**INSTRUCTION**
Copy out all of the data below word for word, but leave out the pictures.

**GIVEN ENTRIES**
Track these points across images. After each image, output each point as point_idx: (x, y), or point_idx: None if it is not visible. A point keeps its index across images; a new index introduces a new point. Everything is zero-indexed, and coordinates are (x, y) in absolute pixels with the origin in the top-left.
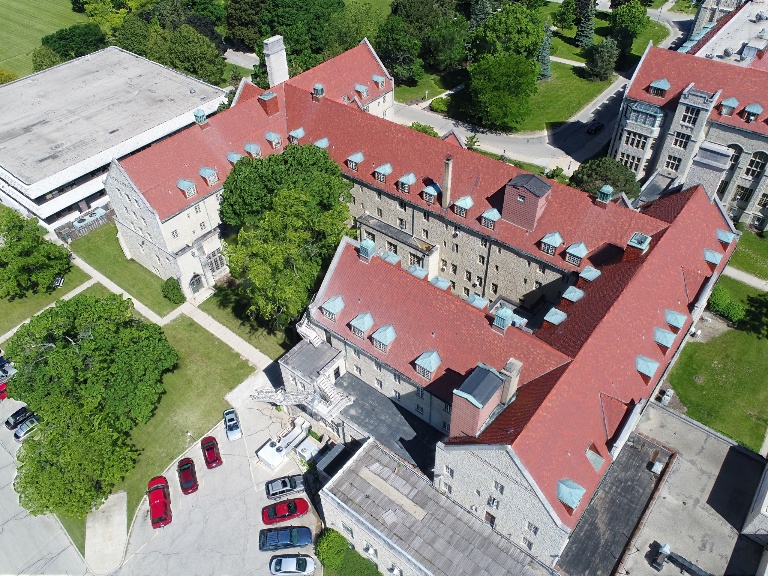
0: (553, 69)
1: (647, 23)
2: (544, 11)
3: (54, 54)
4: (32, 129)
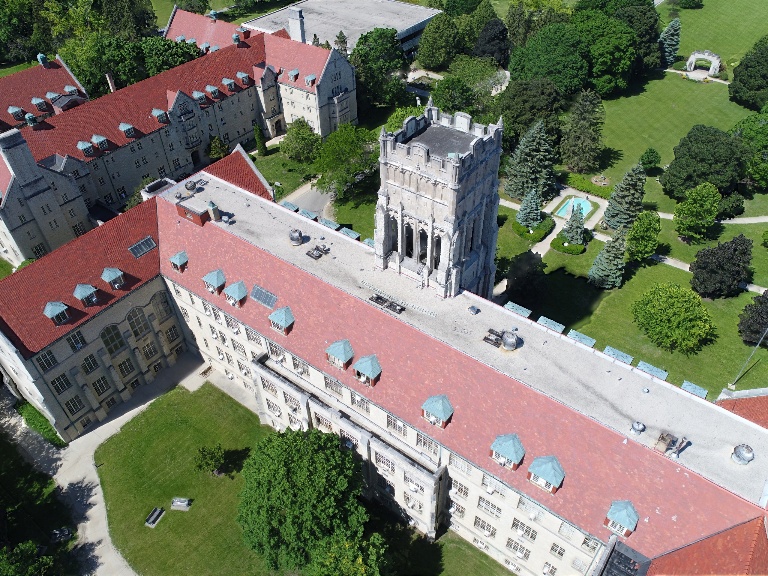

**FULL OUTPUT**
Track these points across images. After each image, output each point as point_idx: (x, y), or point_idx: None if it is not visible. A point keeps its index across images; a new index introduces a new point. Everything is zero-indexed, and coordinates are (x, y) in absolute pixels with the origin in the top-left.
0: (553, 69)
1: (647, 23)
2: (544, 11)
3: (54, 54)
4: (32, 129)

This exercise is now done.